__DIRECTIVE A__
Answer these questions from the patent extract on austenitic stainless cast steel, one line per answer:
(i) In what equipment is austenitic stainless cast steel widely used?
(ii) About how much ferrite phase does CF8C contain?
(iii) In which two properties is the invention meant to excel?
__DIRECTIVE B__
List each constituent that the patent extract on austenitic stainless cast steel gives for a CF8C cast product, along with its stated maximum or range.

JP5863770B2 - Austenitic cast stainless steel - Google Patents

Description

  The present invention relates to an austenitic stainless cast steel.

  Since austenitic stainless cast steel is particularly excellent in corrosion resistance, strength, weldability and the like, it is widely used in piping and valves of chemical plants and power plants. Austenitic stainless cast steel is formed, for example, from the metallurgical viewpoint of two phases of about 10 to 20% α phase and about 90 to 80% γ phase (austenite phase).

  CF8C is known as a cast steel product of austenitic stainless steel. For example, a CF8C austenitic stainless steel cast product has a maximum of 0.08 mass% C (carbon), a maximum of 2.0 mass% Si (silicon), a maximum of 1.5 mass% Mn (manganese), 18.0 to 21.0 mass% Cr (chromium), 9.0 to 12.0 mass% Ni (nickel), and 1.0 mass% Nb (niobium) at the maximum.

  CF8C contains about 12.0% ferrite phase. For example, the ferrite phase can be calculated from a Schaeffler phase diagram based on the constituent elements by measuring the ferrite content in the austenitic stainless steel with a known ferrite scope, and is displayed in volume ratio (percent (%)).

  The ferrite phase is said to be effective in preventing weld cracking and reducing stress corrosion cracking. However, when the content of the ferrite phase increases, for example, when CF8C is exposed to a high temperature for a long period of time, the ferrite phase may be transformed into a sigma phase (σ phase) that is a compound of iron and chromium and embrittled.

  Patent Document 1 discloses CF8C-Plus, which is an alloy obtained by modifying CF8C, and describes that the CF8C-Plus does not contain a ferrite phase. In patent document 1, CF8C-Plus is 0.05-0.15 mass% C, 0.2-1.0 mass% Si, 0.5-10.0 mass% Mn, 18.0 25.0 mass% Cr, 10.0-15.0 mass% Ni, 0.1-1.5 mass% Nb, 0.05-0.5 mass% N .

  The absence of a ferrite phase in CF8C-Plus is considered important to maintain the properties of the material during casting for the life of the component made from the material.

Special table 2009-545675

  When CF8C is exposed to a high temperature for a long period of time in a use environment, the sigma phase is precipitated to cause aging embrittlement and the aging ductility may be insufficient. Further, in CF8C-Plus described in Patent Document 1, further improvement in oxidation resistance has been demanded.

  Accordingly, an object of the present invention is to provide an austenitic stainless cast steel excellent in aging ductility and oxidation resistance.

In order to achieve the above object, the following inventions [1] to [2] are provided.

__GIVEN ENTRIES__
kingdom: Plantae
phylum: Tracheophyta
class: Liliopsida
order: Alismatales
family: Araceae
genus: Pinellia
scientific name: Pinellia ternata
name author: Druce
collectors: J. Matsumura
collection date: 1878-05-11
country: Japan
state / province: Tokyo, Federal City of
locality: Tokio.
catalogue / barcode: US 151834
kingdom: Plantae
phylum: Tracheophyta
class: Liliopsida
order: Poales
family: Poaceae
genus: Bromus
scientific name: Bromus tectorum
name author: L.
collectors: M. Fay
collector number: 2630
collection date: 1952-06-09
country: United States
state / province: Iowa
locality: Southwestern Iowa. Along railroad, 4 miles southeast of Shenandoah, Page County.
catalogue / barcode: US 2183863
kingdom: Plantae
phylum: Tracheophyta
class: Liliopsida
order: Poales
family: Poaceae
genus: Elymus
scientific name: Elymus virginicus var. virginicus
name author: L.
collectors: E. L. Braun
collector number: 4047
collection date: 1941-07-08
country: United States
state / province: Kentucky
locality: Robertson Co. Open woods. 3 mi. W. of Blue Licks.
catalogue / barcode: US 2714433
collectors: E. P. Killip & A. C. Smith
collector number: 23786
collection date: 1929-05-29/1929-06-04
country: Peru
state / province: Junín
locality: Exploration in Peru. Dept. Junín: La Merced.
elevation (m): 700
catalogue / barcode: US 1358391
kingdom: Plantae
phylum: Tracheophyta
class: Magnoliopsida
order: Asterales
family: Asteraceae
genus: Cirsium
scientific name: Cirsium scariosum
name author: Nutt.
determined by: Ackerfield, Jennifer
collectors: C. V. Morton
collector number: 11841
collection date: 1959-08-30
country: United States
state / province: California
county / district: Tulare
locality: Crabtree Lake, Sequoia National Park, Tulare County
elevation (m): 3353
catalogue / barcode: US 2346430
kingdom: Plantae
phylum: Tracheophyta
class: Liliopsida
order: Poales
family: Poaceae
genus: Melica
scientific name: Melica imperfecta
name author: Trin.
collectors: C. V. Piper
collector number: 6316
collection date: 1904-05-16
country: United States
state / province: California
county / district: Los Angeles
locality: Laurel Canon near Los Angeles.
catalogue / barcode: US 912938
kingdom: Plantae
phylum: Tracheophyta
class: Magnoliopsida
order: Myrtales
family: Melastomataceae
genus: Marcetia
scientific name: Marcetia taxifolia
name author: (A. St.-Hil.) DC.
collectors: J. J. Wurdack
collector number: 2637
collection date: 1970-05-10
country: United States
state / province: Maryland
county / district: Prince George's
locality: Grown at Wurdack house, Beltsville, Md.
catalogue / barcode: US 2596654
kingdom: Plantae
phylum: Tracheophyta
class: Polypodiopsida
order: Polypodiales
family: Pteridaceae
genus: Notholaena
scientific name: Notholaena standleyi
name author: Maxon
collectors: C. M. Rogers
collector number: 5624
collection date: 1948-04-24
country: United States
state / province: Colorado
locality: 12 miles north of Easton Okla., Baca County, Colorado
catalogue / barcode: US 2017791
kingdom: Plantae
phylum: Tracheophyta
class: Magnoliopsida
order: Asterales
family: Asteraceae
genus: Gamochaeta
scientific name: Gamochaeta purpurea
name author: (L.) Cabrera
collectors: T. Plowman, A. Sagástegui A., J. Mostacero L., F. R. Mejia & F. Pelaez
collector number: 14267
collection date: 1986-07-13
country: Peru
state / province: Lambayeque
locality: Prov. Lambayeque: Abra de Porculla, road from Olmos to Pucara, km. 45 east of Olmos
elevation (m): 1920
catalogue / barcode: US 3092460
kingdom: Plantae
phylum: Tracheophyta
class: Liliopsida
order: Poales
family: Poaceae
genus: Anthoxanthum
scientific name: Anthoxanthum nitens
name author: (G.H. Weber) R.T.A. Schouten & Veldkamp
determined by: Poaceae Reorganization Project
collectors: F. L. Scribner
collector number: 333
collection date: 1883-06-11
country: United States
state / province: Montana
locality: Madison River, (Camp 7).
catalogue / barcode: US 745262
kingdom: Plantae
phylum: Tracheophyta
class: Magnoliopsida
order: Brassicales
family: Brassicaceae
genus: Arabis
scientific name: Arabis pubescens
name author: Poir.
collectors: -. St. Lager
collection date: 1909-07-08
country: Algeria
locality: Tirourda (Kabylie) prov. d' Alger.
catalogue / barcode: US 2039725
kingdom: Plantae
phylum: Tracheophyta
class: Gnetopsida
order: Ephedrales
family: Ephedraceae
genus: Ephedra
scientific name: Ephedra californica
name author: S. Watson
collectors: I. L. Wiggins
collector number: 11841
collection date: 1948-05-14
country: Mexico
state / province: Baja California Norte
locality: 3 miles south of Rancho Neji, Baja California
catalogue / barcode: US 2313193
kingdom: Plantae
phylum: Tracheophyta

__WRITTEN RESPONSE A__
(i) Piping and valves of chemical plants and power plants.
(ii) About 12.0%.
(iii) Aging ductility and oxidation resistance.

__WRITTEN RESPONSE B__
C (carbon): maximum 0.08 mass%
Si (silicon): maximum 2.0 mass%
Mn (manganese): maximum 1.5 mass%
Cr (chromium): 18.0 to 21.0 mass%
Ni (nickel): 9.0 to 12.0 mass%
Nb (niobium): maximum 1.0 mass%